• _Dataset entries_
>>>
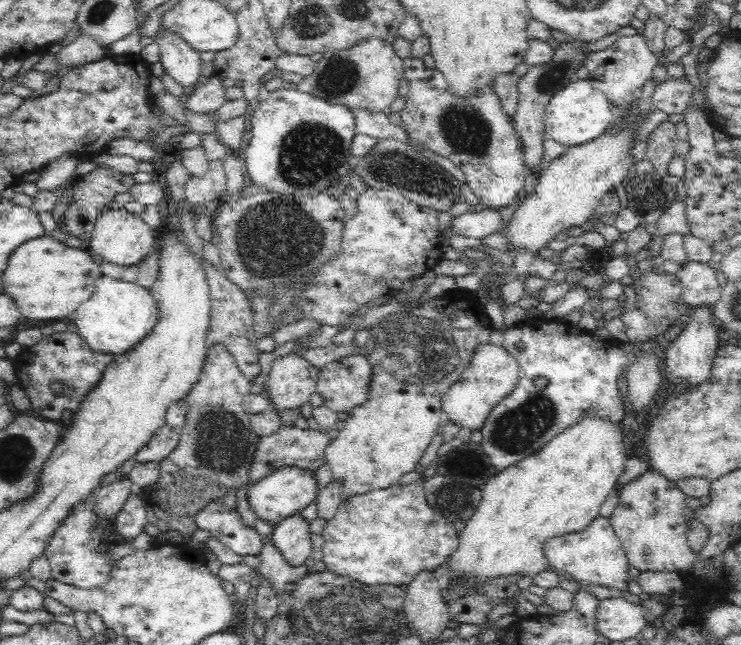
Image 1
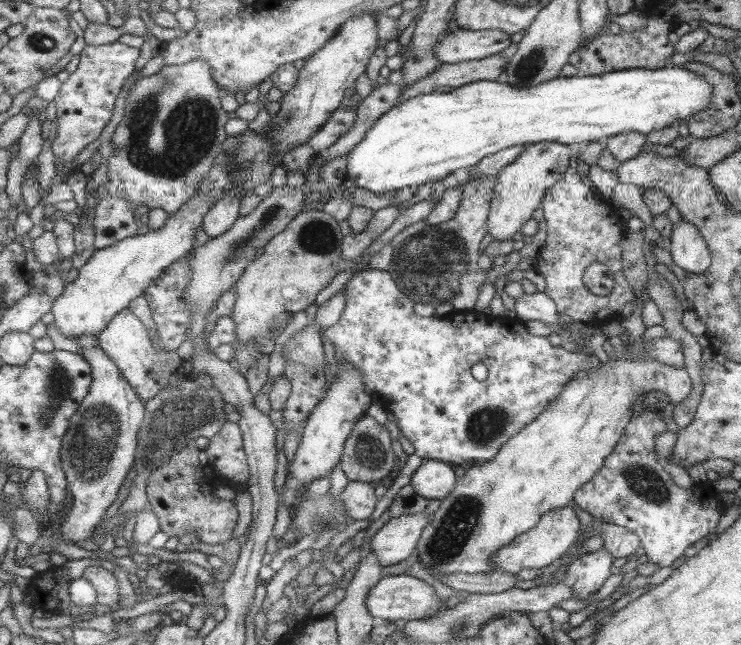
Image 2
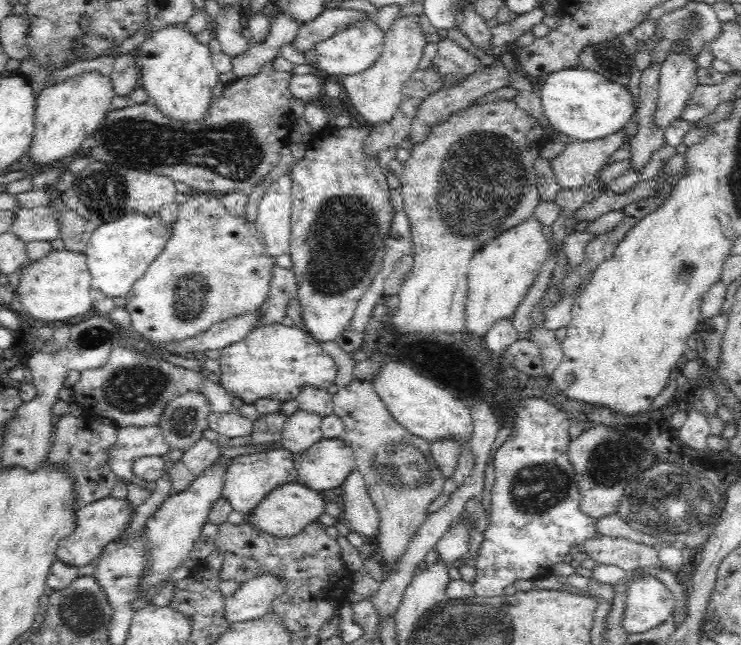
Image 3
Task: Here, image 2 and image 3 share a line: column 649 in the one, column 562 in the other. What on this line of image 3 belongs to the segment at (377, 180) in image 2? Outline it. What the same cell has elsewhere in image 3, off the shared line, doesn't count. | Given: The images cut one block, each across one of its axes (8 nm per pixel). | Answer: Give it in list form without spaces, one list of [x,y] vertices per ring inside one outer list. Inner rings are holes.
[[[579,66],[545,75],[544,84],[537,92],[550,123],[574,141],[590,142],[616,134],[635,117],[637,109],[634,96],[626,85]]]

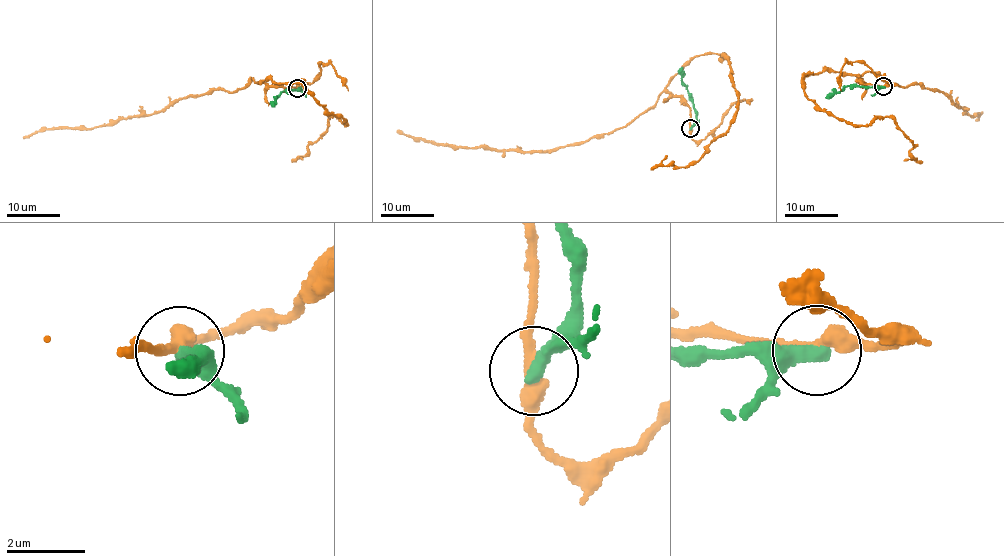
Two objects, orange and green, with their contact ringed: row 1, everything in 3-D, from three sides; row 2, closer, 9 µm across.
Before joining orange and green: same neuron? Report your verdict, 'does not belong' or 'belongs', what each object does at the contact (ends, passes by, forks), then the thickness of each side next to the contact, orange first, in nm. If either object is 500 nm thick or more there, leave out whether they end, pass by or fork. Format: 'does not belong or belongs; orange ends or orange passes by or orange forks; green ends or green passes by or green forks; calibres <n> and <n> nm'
does not belong; orange passes by; green ends; calibres 360 and 400 nm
<<<
• _Task instructions_
Without including any picture, set down the listing above exactly as it appears.

• _Problem solution_
Image 1
Image 2
Image 3
Task: Here, image 2 and image 3 share a line: column 649 in the one, column 562 in the other. What on this line of image 3 belongs to the segment at (377, 180) in image 2? Outline it. What the same cell has elsewhere in image 3, off the shared line, doesn't count. | Given: The images cut one block, each across one of its axes (8 nm per pixel). | Answer: Give it in list form without spaces, one list of [x,y] vertices per ring inside one outer list. Inner rings are holes.
[[[579,66],[545,75],[544,84],[537,92],[550,123],[574,141],[590,142],[616,134],[635,117],[637,109],[634,96],[626,85]]]

Two objects, orange and green, with their contact ringed: row 1, everything in 3-D, from three sides; row 2, closer, 9 µm across.
Before joining orange and green: same neuron? Report your verdict, 'does not belong' or 'belongs', what each object does at the contact (ends, passes by, forks), then the thickness of each side next to the contact, orange first, in nm. If either object is 500 nm thick or more there, leave out whether they end, pass by or fork. Format: 'does not belong or belongs; orange ends or orange passes by or orange forks; green ends or green passes by or green forks; calibres <n> and <n> nm'
does not belong; orange passes by; green ends; calibres 360 and 400 nm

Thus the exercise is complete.